Myoclonic status elepticus: Multiple myoclonic (jerking) seizures lasting more than five minutes, usually brought on by sleep deprivation or a missed medication dosage.
Temporal lobe epilepsy: The most common form of partial (localized in one area of the brain) epilepsy. Symptoms include an altered state of feelings, emotions, thoughts, memories or hallucinations lasting a few seconds to a couple minutes. Intensity ranges from mild to severe.
Medial temporal lobe epilepsy: Seizures occur inside the hippocampus of the brain.
Neocortical temporal lobe epilepsy: Seizures occur in the outer part of the temporal lobe of the brain. Other names for temporal lobe seizures are complex partial seizure (if there is loss of consciousness) and simple partial seizure (if there is no loss of consciousness).

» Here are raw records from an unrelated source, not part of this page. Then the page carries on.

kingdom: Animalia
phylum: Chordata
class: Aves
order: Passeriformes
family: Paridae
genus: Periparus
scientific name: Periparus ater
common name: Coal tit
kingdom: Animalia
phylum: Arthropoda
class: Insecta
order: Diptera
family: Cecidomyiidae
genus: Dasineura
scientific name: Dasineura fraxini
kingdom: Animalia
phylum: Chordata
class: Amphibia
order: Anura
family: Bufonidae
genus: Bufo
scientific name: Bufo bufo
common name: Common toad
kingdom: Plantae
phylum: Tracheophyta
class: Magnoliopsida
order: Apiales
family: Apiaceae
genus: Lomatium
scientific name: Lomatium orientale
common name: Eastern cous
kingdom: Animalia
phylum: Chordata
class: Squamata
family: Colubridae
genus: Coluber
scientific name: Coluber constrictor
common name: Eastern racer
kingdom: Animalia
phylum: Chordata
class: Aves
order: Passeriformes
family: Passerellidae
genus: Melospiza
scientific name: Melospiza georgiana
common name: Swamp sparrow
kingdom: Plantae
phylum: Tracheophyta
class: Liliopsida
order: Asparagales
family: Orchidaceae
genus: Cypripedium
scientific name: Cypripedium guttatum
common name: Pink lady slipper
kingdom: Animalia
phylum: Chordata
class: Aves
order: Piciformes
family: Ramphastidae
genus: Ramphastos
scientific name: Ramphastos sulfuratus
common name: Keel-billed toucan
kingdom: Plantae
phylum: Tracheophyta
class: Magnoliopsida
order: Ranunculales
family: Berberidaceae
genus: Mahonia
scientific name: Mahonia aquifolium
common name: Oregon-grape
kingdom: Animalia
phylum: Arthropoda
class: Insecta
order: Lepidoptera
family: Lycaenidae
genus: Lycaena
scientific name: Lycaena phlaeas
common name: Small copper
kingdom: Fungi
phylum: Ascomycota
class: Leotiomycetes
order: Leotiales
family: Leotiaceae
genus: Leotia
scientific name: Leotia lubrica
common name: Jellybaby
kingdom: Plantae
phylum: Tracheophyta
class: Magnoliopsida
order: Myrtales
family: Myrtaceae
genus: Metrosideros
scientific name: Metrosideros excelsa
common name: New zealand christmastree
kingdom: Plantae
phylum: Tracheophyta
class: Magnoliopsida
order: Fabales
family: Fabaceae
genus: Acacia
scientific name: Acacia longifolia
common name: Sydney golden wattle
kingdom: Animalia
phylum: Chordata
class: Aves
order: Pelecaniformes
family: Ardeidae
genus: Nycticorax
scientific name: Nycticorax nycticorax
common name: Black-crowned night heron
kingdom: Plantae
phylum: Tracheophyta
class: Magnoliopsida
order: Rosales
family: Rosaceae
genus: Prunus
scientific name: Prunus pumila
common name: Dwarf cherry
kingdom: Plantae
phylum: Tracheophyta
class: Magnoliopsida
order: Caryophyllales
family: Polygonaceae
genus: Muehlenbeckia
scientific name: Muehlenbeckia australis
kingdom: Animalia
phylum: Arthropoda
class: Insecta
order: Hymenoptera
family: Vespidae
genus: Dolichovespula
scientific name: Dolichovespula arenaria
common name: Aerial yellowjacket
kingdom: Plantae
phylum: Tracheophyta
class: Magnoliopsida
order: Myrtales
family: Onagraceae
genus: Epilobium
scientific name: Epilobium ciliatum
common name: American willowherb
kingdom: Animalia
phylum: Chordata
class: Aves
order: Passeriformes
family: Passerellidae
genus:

Frontal lobe epilepsy: Characterized by brief seizures. Sometimes large movements of arms or legs, screaming, or grimacing expressions are present, depending on the part of the frontal lobe that is affected. After the seizures, the affected person is often confused or tired.
Progressive myoclonic epilepsy: A rare genetic disorder, with onset ranging from infancy to adulthood. It is a combination of myoclonic and tonic-clonic seizures. Seizures become progressively difficult to control over time. Cognitive (thinking) and movement abilities become impaired.
Benign rolandic epilepsy: A form of pediatric-onset epilepsy, characterized by twitching or numbness in the face or tongue, lasting for less than two minutes. No loss of awareness occurs. Seizures usually stop by about age 15.
Infantile spasms (West syndrome): Characterized by multiple, brief, one-second seizures, sudden jerking followed by stiffening. Most common upon awakening from sleep. Onset is typically between the 3-12 months of age. It usually stops by age 4. Most children are developmentally delayed later in life. Many children develop other kinds of epilepsy.
Dravet Syndrome: This syndrome is caused by a genetic mutation. It is diagnosed in infancy. The first seizure is often accompanied by a fever. Some children will experience developmental disability. This is a form of progressive myoclonic epilepsy.
Landau-Kleffner Syndrome: A rare disorder, first diagnosed in early childhood. It affects speech and language understanding. Seizures occur during sleep. Seizure control with medication can be effective.
Rasmussen’s Syndrome: Characterized by seizures, muscle weakness and neurological problems such as thinking or memory ability. Language problems may be present if the disorder affects the language center in the brain, usually the left side.
Ring Chromosome 20 Syndrome: A genetic disorder that can cause issues starting from birth to age 17. Childhood development is usually normal before the onset of mild seizures at night. Behavioral problems and learning disabilities are part of this diagnosis.
Reflex Epilepsy: Characterized by seizures that have specific triggering events, such as flashing lights. An effective strategy is to avoid the problematic stimulus. Medication therapy can also be effective.